Wilson’s propulsion from hydraulic misfortune to a rambunctious form of expression, his spirited attempts to wear the reader’s face for a hat, and the final, very public siege and arrest which exposed both him and his doll-filled basement to the American media, are now well-known. There is a thriving market—from which he does not profit—in t-shirts bearing the notorious mug-shot in which he is seen to have twelve eyes, all of them closed. The trial itself is better known for the sudden exhibition of Wilson’s “energy snake” than any meaningful discourse on literature. My hopes for an awakened interest in hypervortexal fiction came to an end with that childish display and the subsequent descent into flailing drop-kicks and hollering ushers. Since the debacle Wilson has been publicly defined as a snorting disaster-pig and his technical and creative gifts have been relegated to the realm of myth (or what Marshall Hurk has called “the secret place of honor”). It is hard to gauge how it has affected his personality, just as it is difficult to measure to the millimeter the distance traveled by a swarm. Certainly he could never sustain the half-mad state of nervous excitement he displayed in the courtroom. In recent photographs he stares as if stunned by a blowfish.

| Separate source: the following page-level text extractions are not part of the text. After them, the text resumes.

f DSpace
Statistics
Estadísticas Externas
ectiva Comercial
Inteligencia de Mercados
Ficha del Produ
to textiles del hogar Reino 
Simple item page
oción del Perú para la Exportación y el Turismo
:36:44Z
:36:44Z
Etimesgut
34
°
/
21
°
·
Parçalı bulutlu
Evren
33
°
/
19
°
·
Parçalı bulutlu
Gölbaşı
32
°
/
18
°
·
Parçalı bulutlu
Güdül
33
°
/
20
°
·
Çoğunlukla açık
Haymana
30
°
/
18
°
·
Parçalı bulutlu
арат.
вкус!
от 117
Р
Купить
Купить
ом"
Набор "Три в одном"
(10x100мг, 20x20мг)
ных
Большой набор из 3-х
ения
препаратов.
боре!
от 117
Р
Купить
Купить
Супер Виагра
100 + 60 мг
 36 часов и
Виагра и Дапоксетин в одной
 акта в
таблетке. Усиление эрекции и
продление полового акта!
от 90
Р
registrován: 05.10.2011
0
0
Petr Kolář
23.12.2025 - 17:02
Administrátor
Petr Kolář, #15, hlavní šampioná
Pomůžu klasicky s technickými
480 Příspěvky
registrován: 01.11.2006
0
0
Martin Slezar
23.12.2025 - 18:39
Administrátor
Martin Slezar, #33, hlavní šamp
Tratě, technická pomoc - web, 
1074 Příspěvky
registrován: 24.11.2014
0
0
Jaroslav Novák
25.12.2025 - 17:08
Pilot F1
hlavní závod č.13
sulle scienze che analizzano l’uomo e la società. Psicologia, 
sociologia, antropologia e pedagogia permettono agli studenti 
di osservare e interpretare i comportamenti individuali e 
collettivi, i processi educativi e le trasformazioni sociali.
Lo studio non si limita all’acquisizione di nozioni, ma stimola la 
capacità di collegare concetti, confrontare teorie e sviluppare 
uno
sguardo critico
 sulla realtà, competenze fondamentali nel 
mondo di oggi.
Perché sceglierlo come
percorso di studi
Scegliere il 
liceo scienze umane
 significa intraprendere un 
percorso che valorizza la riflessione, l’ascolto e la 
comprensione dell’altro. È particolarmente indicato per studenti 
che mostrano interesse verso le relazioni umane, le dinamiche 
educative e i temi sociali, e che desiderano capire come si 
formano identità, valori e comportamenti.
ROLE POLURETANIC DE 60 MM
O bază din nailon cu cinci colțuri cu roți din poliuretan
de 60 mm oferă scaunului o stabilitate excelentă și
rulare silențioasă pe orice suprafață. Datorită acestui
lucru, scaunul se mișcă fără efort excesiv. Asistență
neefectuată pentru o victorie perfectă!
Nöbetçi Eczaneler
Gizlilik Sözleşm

Although Wilson will no doubt remain an enigma to some, as one who has made a tremendous contribution to the immense story of human violence, his work is sure to generate frantic evasion and nervous disdain amid the follower-filled timidity of modern scholarship, and a wide readership among the groundlessly triumphant, the conspicuously fanged and the seeking.

The public image of The Author—ramrod straight, unsurprised and studded with snails that make a popping sound when removed—has given way to the general impression of a force intent on using as many words as possible to say nothing we don’t already know. It’s a choice between those who were once alive or those who are now dead. Faced with an industry impermeable to talent, real creators will turn in another direction and aim at a heightened target, a unique emblem all bedecked with resinous blossoms and chained fruit. It may feel like a mixture of a stingray, a valentine and a nasty bump on the noggin. An abyss of treasure, detail-rich and explorable at every scale. For myself, I would ask a favor of everyone reading this introduction. If you’re going to write, write something interesting and original, or get the fuck out of the way.